Strongman training is about developing true functional strength
– strength that directly transfers to the field or court, improves performance, and enhances traditional strength-training programs. Strongman training is about lifting heavy, awkward objects and developing strength and endurance you never thought possible.
The body moves in three distinct planes of motion: the sagittal plane, which divides the body into left and right halves; the transverse plane, which divides the body into upper and lower halves; and the frontal plane, which divides the body into front and back halves.
Exercises such as squats work in the sagittal plane; movements that involve rotation are working in the transverse plane; and exercises like the overhead shoulder press functions in the frontal plane. Most conventional barbell and dumbbell exercises primarily require force production in only one plane of motion.
Multidirectional sports, however, require force production in multiple planes of motion simultaneously, such as running, twisting, jumping, throwing, catching, kicking, pushing, and pulling. Strongman training is beneficial for athletes because it also requires synchronized force production and stabilization in different planes of motion, which closely resembles how sports are played.

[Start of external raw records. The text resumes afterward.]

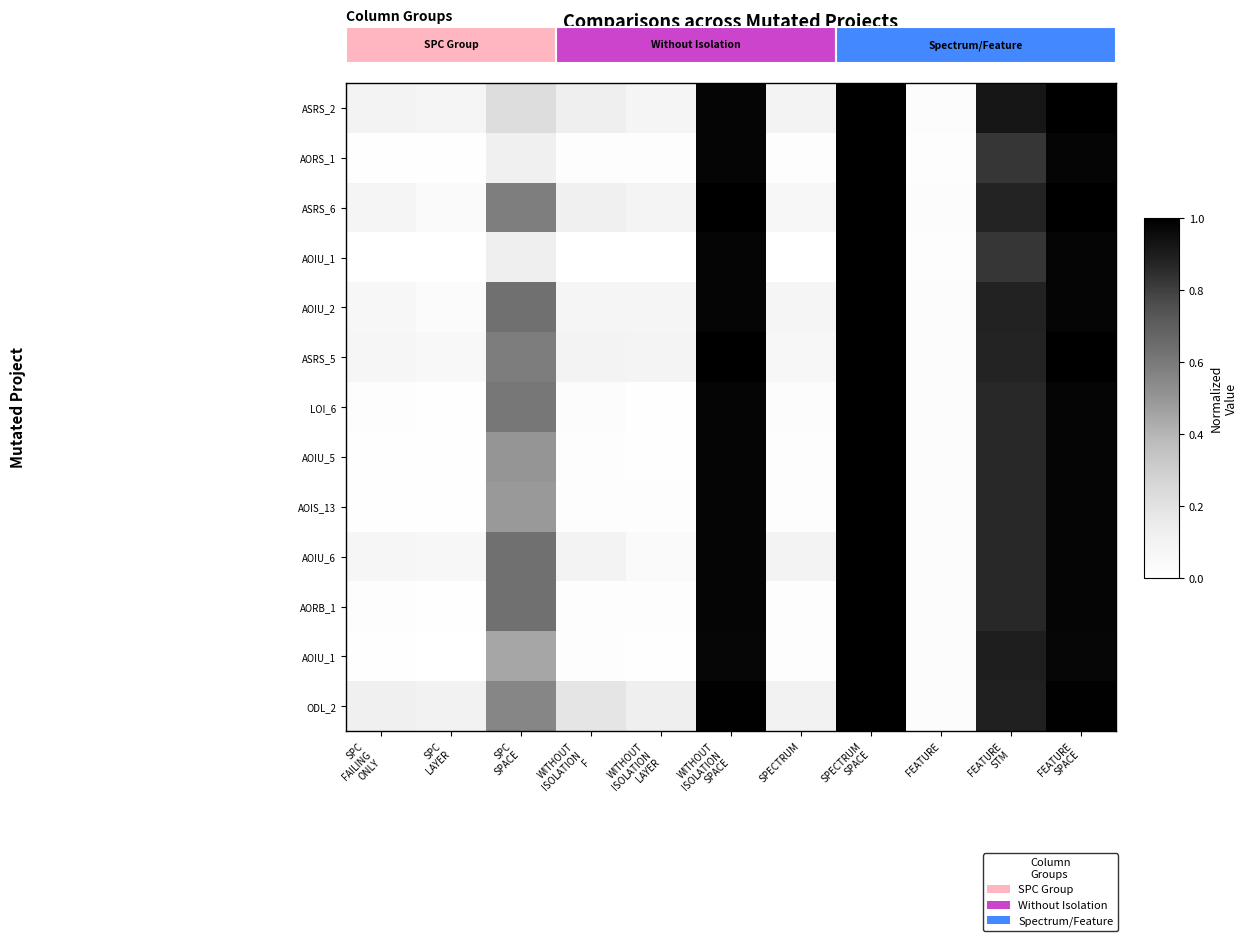

Count the number of data series in this chart.

13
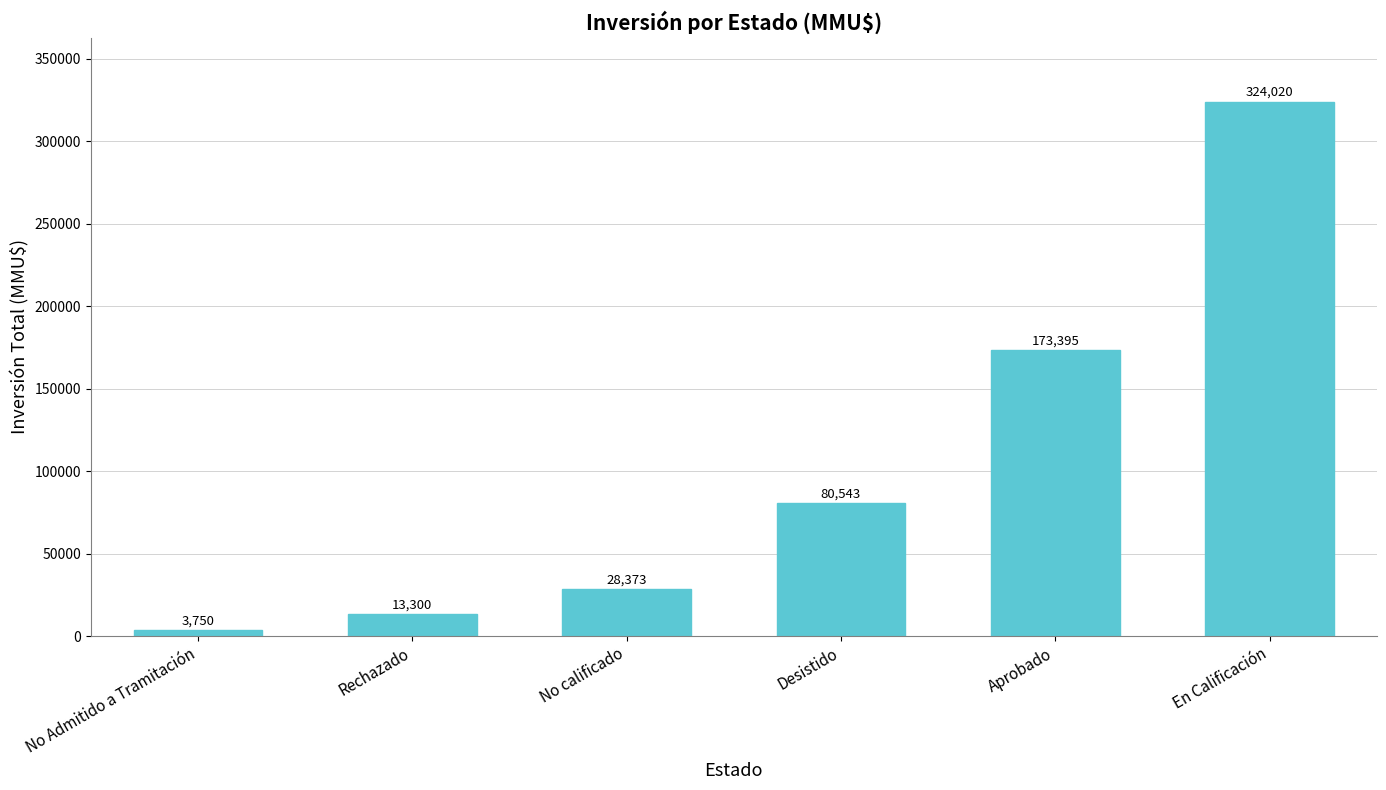

Rank the categories by value from lowest to highest.

No Admitido a Tramitación, Rechazado, No calificado, Desistido, Aprobado, En Calificación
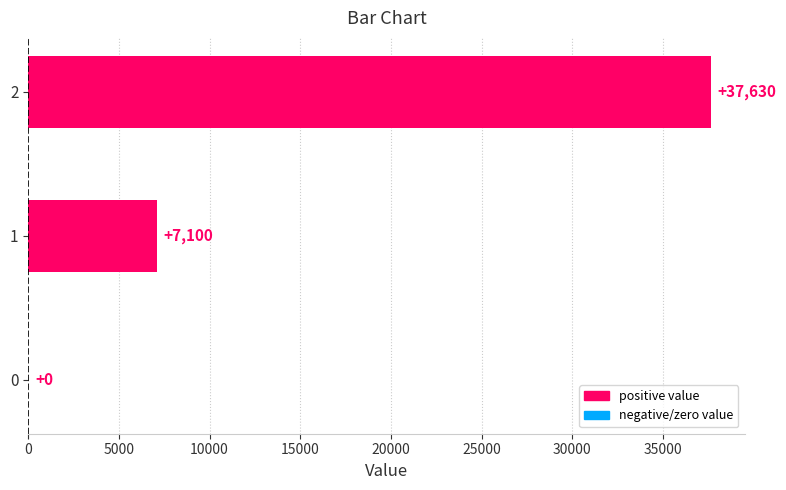

Is it true that the value at 2 is 56673?

False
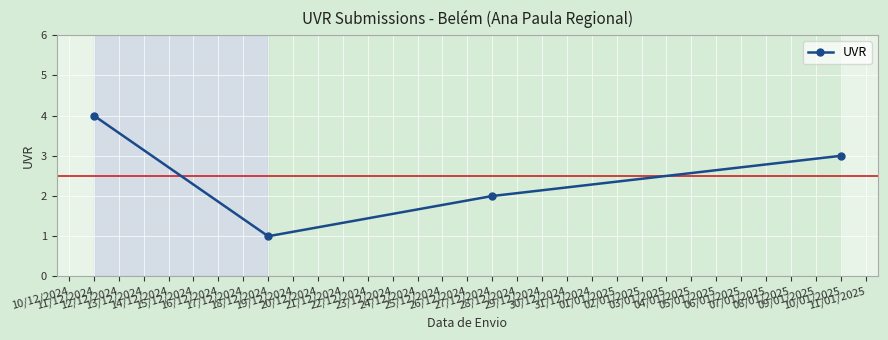

What position from the left is 11/12/2024?

1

Strongman training develops what is known as functional strength.
Functional strength training involves performing exercises that are closely related to the movement patterns that occur in a sport, with the sole intent of improving athletic performance. Not only does strongman training build strength and muscle, it also develops endurance, power, static strength (e.g. holding onto an opponent in wrestling or MMA), and mental toughness.

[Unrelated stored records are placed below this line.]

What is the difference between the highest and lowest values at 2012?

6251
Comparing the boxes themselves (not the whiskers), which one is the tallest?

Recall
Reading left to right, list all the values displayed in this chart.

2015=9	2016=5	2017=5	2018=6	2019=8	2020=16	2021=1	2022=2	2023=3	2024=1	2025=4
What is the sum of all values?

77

Strongman training picks up where traditional barbell and dumbbell exercises leave off. Strongman training enhances traditional lifting-based strength programs by strengthening and developing the body’s stabilizing and linkage systems (i.e. the “core”) more effectively than with barbells and dumbbells alone. Strongman training develops muscles that are difficult to strengthen with traditional strength-training exercises.
Commonly used strongman lifts include pushing & pulling sleds (or cars & trucks!), flipping tractor tires, carrying sand bags, Atlas stones, water-filled kegs, or farmer’s handles, and lifting steel logs. Strongman training is no more inherently dangerous than traditional strength training.
Why is it effective?
What makes this style of training so effective for athletes is the awkward, unbalanced nature of strongman equipment. The continuous shifting and unbalanced nature of strongman equipment provides “dynamic” resistance. This dynamic resistance forces an athlete to constantly make adjustments in body position and muscular tension in order to stabilize or move the object; similar to how an athlete would encounter an opponent in competition.
The dynamic resistance that strongman implements offer provides a better training stimulus than barbells and dumbbells alone. For example, tire flips and Atlas stone carries closely simulate the movements of blocking and tackling. Sled pushes simulate the acceleration phase of a sprint and enhance an athlete’s ability to break and make tackles.
An athlete’s strength-training program should be built around barbell and dumbbell exercises. However, integrating strongman training into their programs provides an athlete with the advantages of both forms of training.
While there are obvious differences between training for football, volleyball, track & field or any other sport, there are benefits of strongman training that are applicable to many sports. Integrating strongman training into an athletes traditional lifting-based program can develop stronger, more powerful athletes with a higher level of conditioning and endurance than standard strength & conditioning approaches.